Efforts at reunion, once communication is finally re-established between husband and wife, are thwarted time and again by turmoil in both the countries made worse by indications of war.  Hamida Begum is upset with her mother; she holds her responsible for conspiring with her jinns to create adverse conditions. Only Shiraz is pleased by these constant interruptions since he considers himself a patriotic Indian. He is fervidly against migrating to Pakistan to join his father and brother. Whenever his neighbour, Brij Behari, a passionate pigeon flyer, teases him as his ‘little Pakistani’, Shiraz retorts, ‘I am no Pakistani; I hate Pakistan.’

Shahid Siddiqui
Through Brij Behari Shiraz learns that he shares his name ‘Shiraz’ with a breed of famous homing pigeons (from Shiraz, a famous Iranian city) after which his father named
him.

Pigeons run as a motif throughout the novel. At the time of circumcision, to distract young Muslim boys from the trauma of the ceremony, adults would point to the sky to show them a ‘golden pigeon’. The moment the child looked up, the foreskin would be quickly dislodged.

The golden pigeon therefore symbolizes a new phase in their lives signifying both physiological and psychological changes.

But it is not simply a metaphor. Its real significance becomes apparent when Shiraz is falsely implicated in the murder of his friend, Brij Behari – also the uncle of his beloved Anu whom he wants to marry. Trapped by their different religious identities, both the lovers know marriage is impossible – that it might lead to communal riots in the city. Riots follow anyhow in the wake of rumours spread about Shiraz by hostile Hindus. 

At this juncture Qudsia Begum invokes her jinns – her Mughal ancestors – to help her grandson cross the border into Pakistan. This is from the scene that transpires between Babur and Shiraz:
‘What would you like to be, an eagle or a dove?’ Babur asked with a smile.

‘A dove, a Shirazi pigeon […] I am not a killer; I cannot be an eagle. I am a romantic lover like you and would prefer to be a pigeon.’
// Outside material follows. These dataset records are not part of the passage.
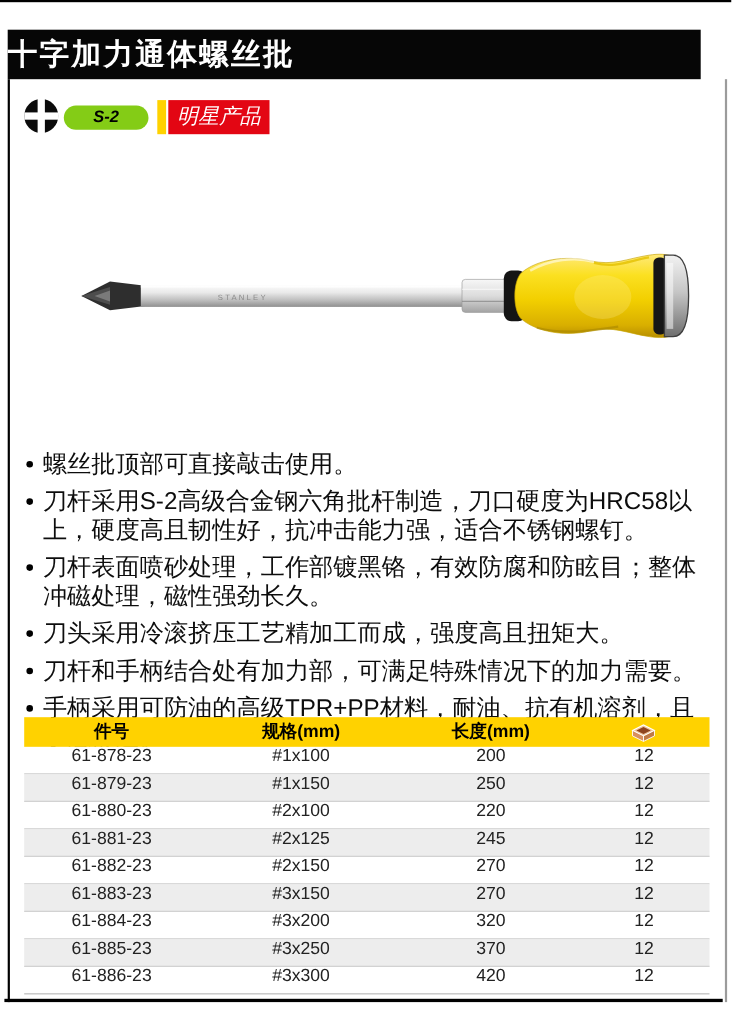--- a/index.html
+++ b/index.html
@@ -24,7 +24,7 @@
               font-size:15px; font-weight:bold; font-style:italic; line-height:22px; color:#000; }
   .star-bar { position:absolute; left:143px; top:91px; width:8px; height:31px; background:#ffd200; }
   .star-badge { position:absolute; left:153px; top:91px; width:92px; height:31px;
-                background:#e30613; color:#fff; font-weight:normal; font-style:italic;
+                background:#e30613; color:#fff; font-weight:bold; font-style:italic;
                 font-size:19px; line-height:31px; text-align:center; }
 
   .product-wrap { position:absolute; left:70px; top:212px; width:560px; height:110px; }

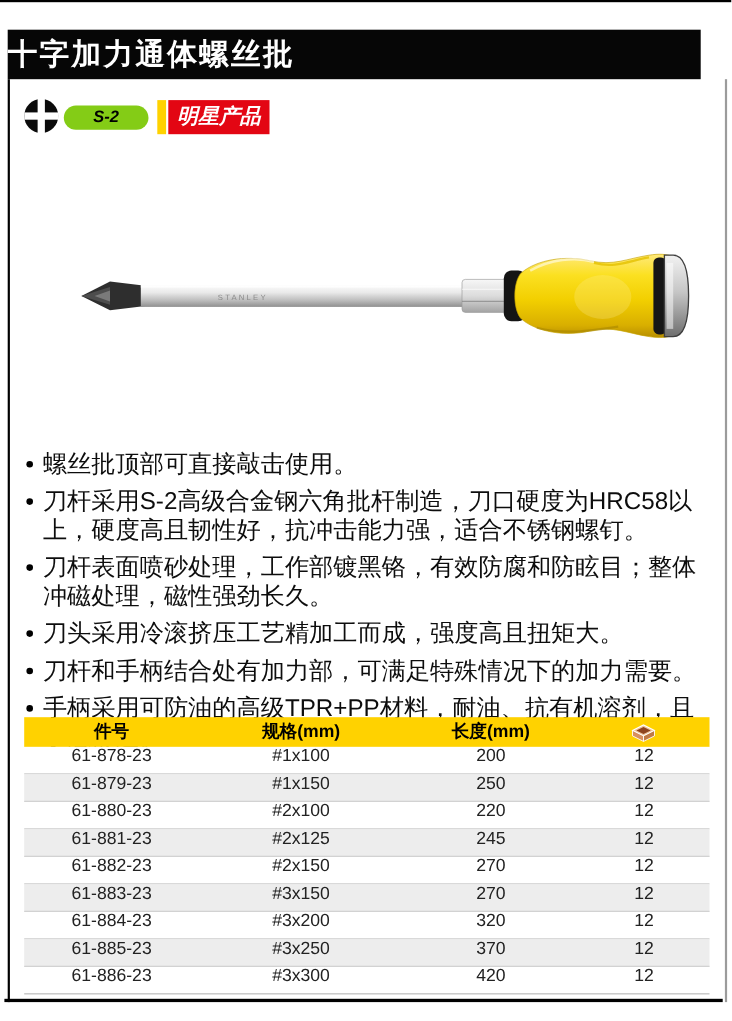--- a/index.html
+++ b/index.html
@@ -31,7 +31,7 @@
 
   
   .features { position:absolute; left:24px; top:409px; width:612px; }
-  .feature { display:flex; font-size:22px; line-height:26px; margin-bottom:8px; color:#0d0d0d; }
+  .feature { display:flex; font-size:12px; line-height:26px; margin-bottom:8px; color:#0d0d0d; }
   .dot { flex:none; width:6px; height:6px; border-radius:50%; background:#000; margin:10px 9px 0 0; }
 
   

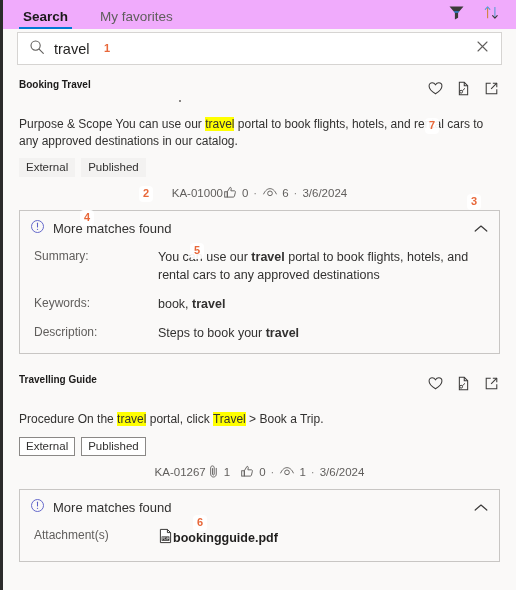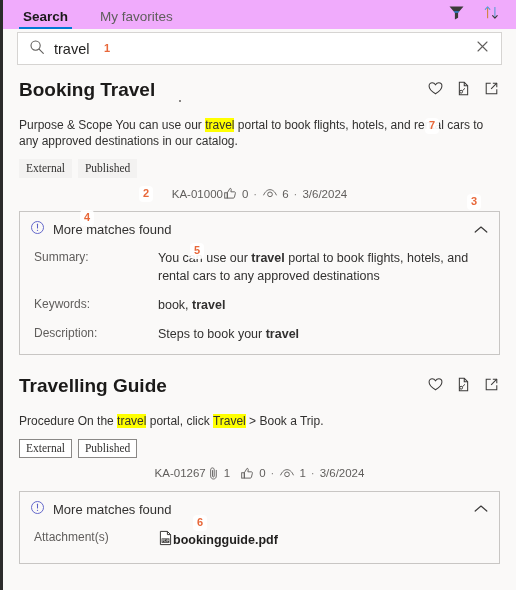--- a/index.html
+++ b/index.html
@@ -85,7 +85,7 @@
     justify-content: space-between;
   }
   .title {
-    font-size: 19px; font-weight: bold;
+    font-size: 10px; font-weight: bold;
     color: #1b1a19; cursor: pointer;
     line-height: 1.2;
   }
The first part of the novel more or less follows the conventions of a social realist novel. Elements of magic realism are introduced in part two, which begins here. The texture of the prose and the author’s philosophy, however, are very different from Rushdie’s. Simplicity of style and childlike innocence in the tone mark Siddiqui as quite distinct from other writers writing about the Partition.

The beginning is brilliantly visual with detailed descriptions of the lanes and by-lanes of old Delhi or Shahjahanabad: the culture ruled by disciples of Ghalib, Mir and Momin; an undiscovered MF Hussain distributing his paintings in the street for free; special days of feasting on nahari and nan. The flow too is much smoother than in the latter half where certain actions seem arbitrary and the plot is occasionally ill-constructed and hackneyed (for instance, Shiraz guarding his amazing secret or his term in jail).   

This novel may be criticized for its compactly strung threads and a happy ending for the protagonist. But rather than an attempt at offering a solution to political or social dilemmas, it is perhaps an expression of the author’s overwhelming desire for perfect harmony between contraries. Overall it is a promising debut by a writer who is sure to go places.